Das Greifvogelzentrum verkündete die Nachricht in einem Instagram-Post und würdigte die weltweite Trauer von Fans, die Jackies Reise seit 2015 verfolgt hatten, als erstmals ein Livestream im Nest ihrer Eltern eingerichtet wurde. Jackies eigene Saga umfasste die Verteidigung ihres Nests gegen einen Eindringling, die Bindung zu ihrem Partner Shadow und das Ausbrüten mehrerer Bruten flauschiger Küken. Im Januar plünderten Raben ihr Gelege mit zwei Eiern, aber sie erholte sich und legte im Februar zwei weitere, aus denen Luna und Sandy schlüpften – letztere benannt nach Sandy Steers, der verstorbenen Geschäftsführerin von Friends of Big Bear Valley.

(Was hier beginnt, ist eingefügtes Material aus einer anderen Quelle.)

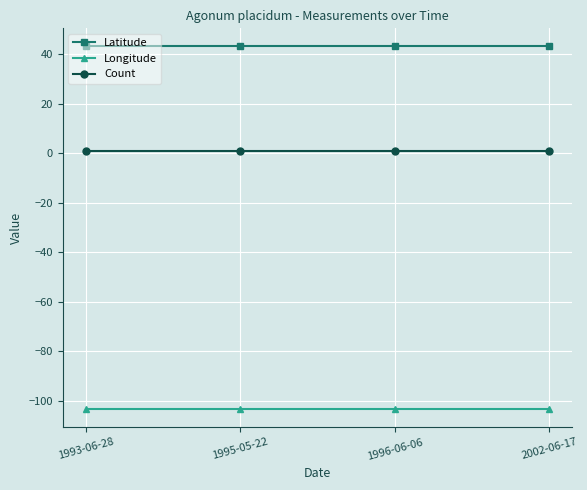

True or false: Latitude and Count intersect in this chart.

False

Jackies Einfluss reichte über das Nest hinaus. Ihre Geschichte inspirierte eine 10-Millionen-Dollar-Kampagne zur Erhaltung von 63 Acres Land in der Nähe des Nests, das für Bebauung vorgesehen war, mit Spenden von einer örtlichen Grundschule und dem OpenAI-Mitbegründer Greg Brockman und seiner Frau Anna. Die gemeinnützige Organisation Friends of Big Bear Lake wird das Land verwalten.

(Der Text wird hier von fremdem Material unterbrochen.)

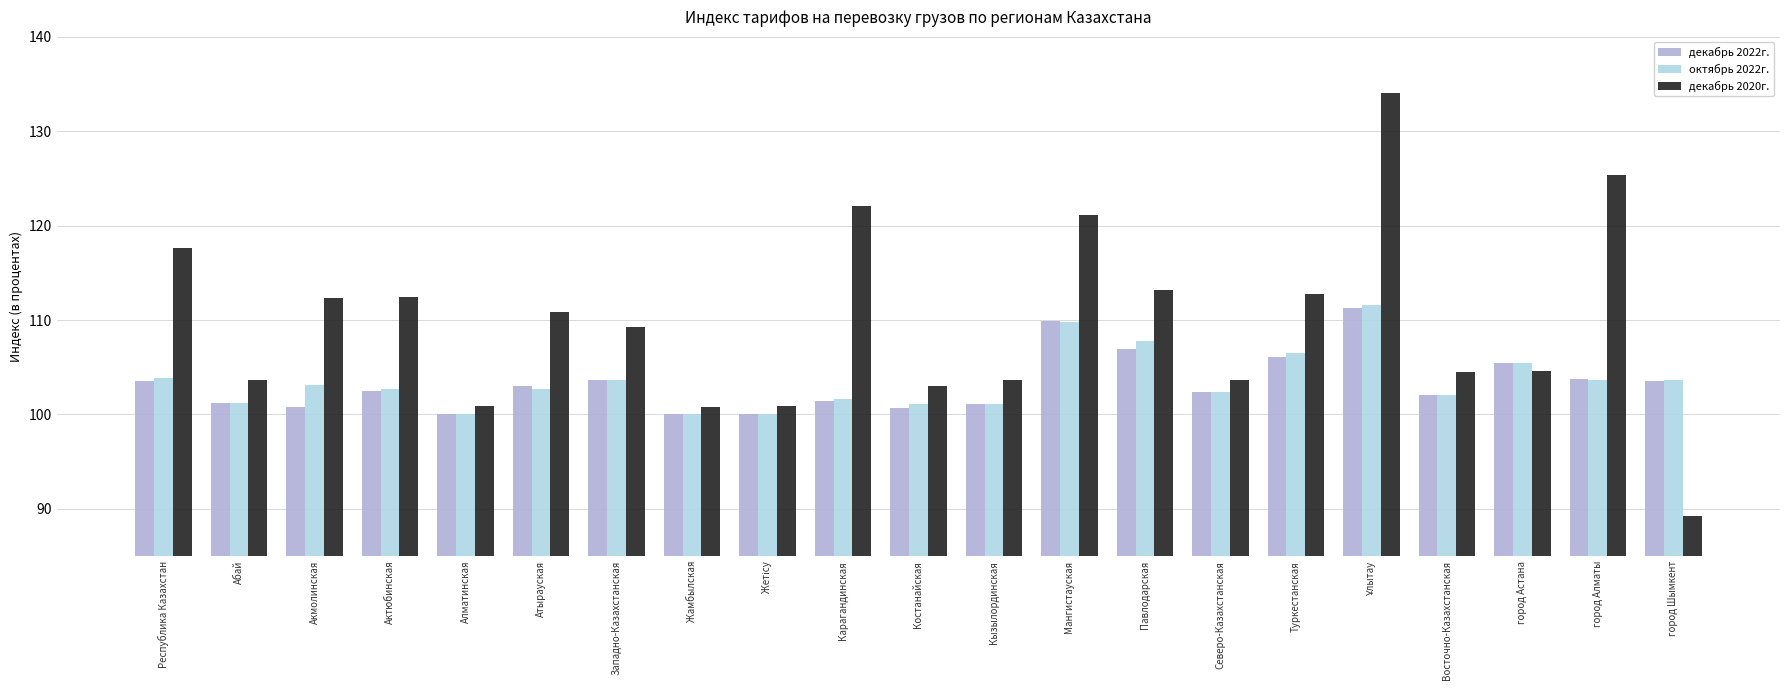

Is it true that декабрь 2020г. equals 32.8 at Мангистауская?

False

Das Zentrum verspricht in Absprache mit den US- und kalifornischen Fisch- und Wildtierbehörden eine umfassendere Stellungnahme später. In der Zwischenzeit trauern Fans um einen Vogel, der sich als unfreiwilliger Umweltschützer entpuppte und bewies, dass selbst ein Weißkopfseeadler eine Landschutzbewegung inspirieren kann – wenn man ihr nur genügend Kamerazeit gibt.